As a way to defer admitting the end of the Summer season, I recently paid a visit to Havana. With restored diplomatic relations and tensions between the US and Cuba slowly easing, it seemed like the perfect time to familiarize myself with the once elusive isle. For many the lure Havana rests in their curiosity of seeing contrasting time periods colliding before their eyes. Although everyday life continues as normal, the city is very much a time capsule of an era long gone. Though some airlines have been approved to make direct flights, traveling to Cuba is as simple as incorporating a layover in Mexico into your travel plans and picking up a $20 visa before boarding a flight to Cuba.
Food is often my favorite talking point when traveling to a new place. Unfortunately for us we were told by many that the best place locals can go to get authentic Cuban food was in the comfort of their own home. Eating out here doesn't seem like it's as prominent a part of their culture as it is here in The US. But a girl's gotta eat and I was determined to find my way around this culinary dilemma.
So how it works is that there are two types of restaurants in Cuba, the first being the state-run restaurants which have little appeal as they often serve very bland food. Second, are the new privately run restaurants known as paladares that have been opening up all over Havana. These new eateries have provided an alternative to the traditional government-run model of eating out, and have allowed chefs to garner more accountability when getting creative in the kitchen. Below I've listed some of my most favorite spots we visited.
Where to Eat/Drink:
Located within Centro Habana, La Guarida's food is just as fascinating as it's history. The old mansion that it now calls its home was once owned by a wealthy doctor, later when the property switched hands it was turned into a hostel for international students. During the revolution, the mansion became subdivided into individual living quarters and distributed to Cubans as permanent housing. You can still see traces of ordinary life taking place amidst the reconstruction as you make your way upstairs to the beautiful paladar.
Situated inside one the many resplendent old colonial mansions you'll find sprawled across the neighborhood Vedado, Atelier is another paladar that provides a beautiful upscale dining experience and a fresh take on Cuban cuisine. Albeit a very traditional dish compared to the other items listed on the menu, the Ropa Vieja is not to be missed!
You can find La Barraca at The Nacional Hotel de Cuba.
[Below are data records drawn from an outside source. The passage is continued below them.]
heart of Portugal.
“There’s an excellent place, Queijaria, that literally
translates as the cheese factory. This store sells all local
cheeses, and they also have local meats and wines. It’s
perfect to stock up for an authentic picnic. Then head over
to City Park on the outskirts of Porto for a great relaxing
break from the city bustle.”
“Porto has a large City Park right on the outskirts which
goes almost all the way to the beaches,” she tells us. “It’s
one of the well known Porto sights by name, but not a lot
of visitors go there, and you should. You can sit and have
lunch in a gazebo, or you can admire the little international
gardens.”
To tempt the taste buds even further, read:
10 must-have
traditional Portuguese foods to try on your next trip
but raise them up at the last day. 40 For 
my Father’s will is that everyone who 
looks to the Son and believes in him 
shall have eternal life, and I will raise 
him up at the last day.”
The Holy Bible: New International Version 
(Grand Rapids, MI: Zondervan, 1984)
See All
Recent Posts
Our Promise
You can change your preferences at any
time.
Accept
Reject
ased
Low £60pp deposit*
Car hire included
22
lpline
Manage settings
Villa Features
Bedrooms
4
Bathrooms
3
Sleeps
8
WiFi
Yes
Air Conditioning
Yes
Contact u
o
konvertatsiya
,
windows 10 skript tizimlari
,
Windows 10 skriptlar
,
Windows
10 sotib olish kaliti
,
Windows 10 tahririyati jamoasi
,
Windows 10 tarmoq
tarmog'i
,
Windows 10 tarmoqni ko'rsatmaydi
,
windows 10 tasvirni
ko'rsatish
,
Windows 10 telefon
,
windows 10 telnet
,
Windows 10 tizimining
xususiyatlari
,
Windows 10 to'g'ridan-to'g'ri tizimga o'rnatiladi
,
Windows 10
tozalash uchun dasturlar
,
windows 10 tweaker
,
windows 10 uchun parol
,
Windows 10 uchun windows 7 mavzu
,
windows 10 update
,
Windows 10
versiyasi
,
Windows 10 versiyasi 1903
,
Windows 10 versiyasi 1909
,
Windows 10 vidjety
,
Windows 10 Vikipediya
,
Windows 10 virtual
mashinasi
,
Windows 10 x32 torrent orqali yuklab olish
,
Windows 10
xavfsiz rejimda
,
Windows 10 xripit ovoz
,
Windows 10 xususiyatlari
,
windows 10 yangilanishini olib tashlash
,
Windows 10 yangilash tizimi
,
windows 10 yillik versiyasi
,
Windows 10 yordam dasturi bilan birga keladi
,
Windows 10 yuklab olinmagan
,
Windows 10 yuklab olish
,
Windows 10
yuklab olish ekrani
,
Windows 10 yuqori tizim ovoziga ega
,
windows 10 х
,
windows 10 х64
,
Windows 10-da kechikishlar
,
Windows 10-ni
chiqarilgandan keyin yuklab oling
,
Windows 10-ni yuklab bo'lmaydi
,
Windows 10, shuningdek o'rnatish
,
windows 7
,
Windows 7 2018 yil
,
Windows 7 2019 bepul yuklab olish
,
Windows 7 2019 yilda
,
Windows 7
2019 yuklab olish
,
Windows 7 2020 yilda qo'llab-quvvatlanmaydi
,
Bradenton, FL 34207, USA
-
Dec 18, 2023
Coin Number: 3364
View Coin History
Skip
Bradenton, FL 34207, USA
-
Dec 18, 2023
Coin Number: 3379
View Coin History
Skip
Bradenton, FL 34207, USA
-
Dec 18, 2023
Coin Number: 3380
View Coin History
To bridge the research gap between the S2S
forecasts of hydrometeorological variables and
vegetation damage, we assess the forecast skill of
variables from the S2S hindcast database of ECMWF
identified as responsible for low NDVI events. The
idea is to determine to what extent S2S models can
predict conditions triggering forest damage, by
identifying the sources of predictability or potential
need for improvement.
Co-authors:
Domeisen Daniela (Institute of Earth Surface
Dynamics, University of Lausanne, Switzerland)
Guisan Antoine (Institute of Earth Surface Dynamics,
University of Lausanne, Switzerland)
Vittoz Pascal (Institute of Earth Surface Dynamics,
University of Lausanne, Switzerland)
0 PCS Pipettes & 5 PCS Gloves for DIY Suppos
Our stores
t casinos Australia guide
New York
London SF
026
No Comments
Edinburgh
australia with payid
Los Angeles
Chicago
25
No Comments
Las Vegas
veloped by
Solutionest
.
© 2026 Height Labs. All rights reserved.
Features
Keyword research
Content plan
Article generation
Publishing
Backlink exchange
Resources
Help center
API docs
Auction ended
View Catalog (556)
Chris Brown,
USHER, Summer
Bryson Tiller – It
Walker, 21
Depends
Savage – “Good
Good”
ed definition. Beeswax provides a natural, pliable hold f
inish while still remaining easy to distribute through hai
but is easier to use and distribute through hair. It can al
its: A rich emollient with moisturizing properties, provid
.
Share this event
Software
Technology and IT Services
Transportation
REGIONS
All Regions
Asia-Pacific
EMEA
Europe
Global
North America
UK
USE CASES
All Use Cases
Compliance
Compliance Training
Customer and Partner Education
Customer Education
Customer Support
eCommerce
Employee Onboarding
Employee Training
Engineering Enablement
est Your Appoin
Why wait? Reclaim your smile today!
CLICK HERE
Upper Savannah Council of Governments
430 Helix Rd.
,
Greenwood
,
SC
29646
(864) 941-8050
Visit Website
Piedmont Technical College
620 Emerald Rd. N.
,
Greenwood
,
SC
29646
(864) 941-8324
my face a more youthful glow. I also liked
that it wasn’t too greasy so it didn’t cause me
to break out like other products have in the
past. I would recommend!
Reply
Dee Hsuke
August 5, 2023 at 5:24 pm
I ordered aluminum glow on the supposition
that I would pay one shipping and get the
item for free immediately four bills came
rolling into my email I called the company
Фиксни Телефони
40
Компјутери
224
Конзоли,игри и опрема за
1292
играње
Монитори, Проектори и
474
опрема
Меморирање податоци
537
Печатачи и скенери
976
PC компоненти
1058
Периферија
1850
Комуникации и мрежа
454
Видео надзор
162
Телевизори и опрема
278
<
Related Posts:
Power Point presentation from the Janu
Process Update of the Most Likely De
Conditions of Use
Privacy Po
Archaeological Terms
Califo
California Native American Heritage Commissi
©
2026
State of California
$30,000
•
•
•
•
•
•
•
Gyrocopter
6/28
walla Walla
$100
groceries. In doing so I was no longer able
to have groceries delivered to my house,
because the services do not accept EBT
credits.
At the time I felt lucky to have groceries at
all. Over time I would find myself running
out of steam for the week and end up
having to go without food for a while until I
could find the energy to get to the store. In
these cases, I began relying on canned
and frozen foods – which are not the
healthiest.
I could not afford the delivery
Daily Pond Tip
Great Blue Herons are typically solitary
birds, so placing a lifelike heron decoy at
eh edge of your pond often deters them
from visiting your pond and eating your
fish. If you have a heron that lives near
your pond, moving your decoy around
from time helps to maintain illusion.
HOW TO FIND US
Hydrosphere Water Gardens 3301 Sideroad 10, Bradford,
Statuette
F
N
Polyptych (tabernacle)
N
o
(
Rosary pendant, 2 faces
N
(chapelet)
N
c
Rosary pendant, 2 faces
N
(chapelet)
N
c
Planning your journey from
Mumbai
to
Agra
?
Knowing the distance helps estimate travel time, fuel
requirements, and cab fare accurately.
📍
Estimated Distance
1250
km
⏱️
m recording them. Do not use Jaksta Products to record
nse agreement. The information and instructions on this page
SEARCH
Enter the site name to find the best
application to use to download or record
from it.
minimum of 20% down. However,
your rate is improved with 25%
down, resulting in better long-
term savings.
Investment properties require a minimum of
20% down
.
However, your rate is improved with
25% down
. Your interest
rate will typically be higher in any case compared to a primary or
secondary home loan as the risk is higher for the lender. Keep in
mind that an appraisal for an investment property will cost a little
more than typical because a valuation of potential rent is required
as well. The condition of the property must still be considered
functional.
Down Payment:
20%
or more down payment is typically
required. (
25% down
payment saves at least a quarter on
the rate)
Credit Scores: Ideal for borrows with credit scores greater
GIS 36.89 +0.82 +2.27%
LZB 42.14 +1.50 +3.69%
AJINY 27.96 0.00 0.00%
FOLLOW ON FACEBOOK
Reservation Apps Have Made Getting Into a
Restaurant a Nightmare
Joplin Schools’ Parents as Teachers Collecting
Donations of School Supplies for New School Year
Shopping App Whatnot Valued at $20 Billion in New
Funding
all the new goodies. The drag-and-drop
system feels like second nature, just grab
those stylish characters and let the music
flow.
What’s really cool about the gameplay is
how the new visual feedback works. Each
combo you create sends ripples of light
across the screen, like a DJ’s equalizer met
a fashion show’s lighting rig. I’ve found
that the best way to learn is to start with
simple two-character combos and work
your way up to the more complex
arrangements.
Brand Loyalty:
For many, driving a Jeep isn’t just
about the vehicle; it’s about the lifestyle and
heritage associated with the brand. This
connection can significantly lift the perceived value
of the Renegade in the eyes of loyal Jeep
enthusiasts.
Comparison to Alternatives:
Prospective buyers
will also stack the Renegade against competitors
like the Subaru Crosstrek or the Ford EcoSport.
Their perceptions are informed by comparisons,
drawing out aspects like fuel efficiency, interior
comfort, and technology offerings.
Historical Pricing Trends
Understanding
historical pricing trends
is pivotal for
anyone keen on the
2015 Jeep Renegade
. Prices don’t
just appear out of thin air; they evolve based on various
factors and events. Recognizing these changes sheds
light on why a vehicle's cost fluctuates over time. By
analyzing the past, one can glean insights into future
The food here is without a question delicious but that's not why this place gets my vote. The piña coladas are simply the best I've had, not only in Cuba but truly ever! Unlike the traditional syrupy sweetness the cocktail is known for, this rendition is a breath of fresh air, made with coconut flakes and topped with a dash of cinnamon and a slice of pineapple. The ocean view coupled with the occasional peacock sighting make it an even sweeter respite from the busy streets outside.
Honorable mentions: La Chucheria, Heladería Coppelia
Things to Do:
FABRICA DE ARTE
It's hard to encompass in only a few words what exactly Fabrica is, other than to say that if you're in Havana it's mandatory that you go! The old factory has been converted into part art gallery, club, cafe, screening room, bar, lounge.. it goes on. You're guaranteed to find something within its many rooms to spark your interest, and to top it off the entrance fee is only 2CUC!
CALLEJON DE HAMEL
Sundays around noon are the best time to head to Callejón de Hamel to catch a glimpse of Cuba's Afro-Carribean culture. The entire street is an outdoor art installation, created by Salvador González, is enlivened by the sounds of live rumba performances, bbq grilling and hoards of people dancing.
Honorable Mentions - La Rampa, Casa de la Musica
Things to Consider
As Cuba is still mostly a cash economy, and many places do not accept credit cards. That being said, its best to bring all the cash you may need with you, and preferably in Euros, as there is a 10% transaction fee for converting American dollars.
There are two currencies in Cuba: The National Peso (CUP) for locals and the Convertible Peso (CUC) for tourist. Though most items will be priced in CUC, it's likely to be the only currency you will have to deal with, it's important to keep in mind when visiting less touristy areas that roughly 24 CUP equal 1 CUC.
To put it plainly, the wifi in Cuba is horrible. On top of that it can only be accessed after purchasing an internet card, and then making your way to one of the several hot spots in the city. Essentially, plan ahead!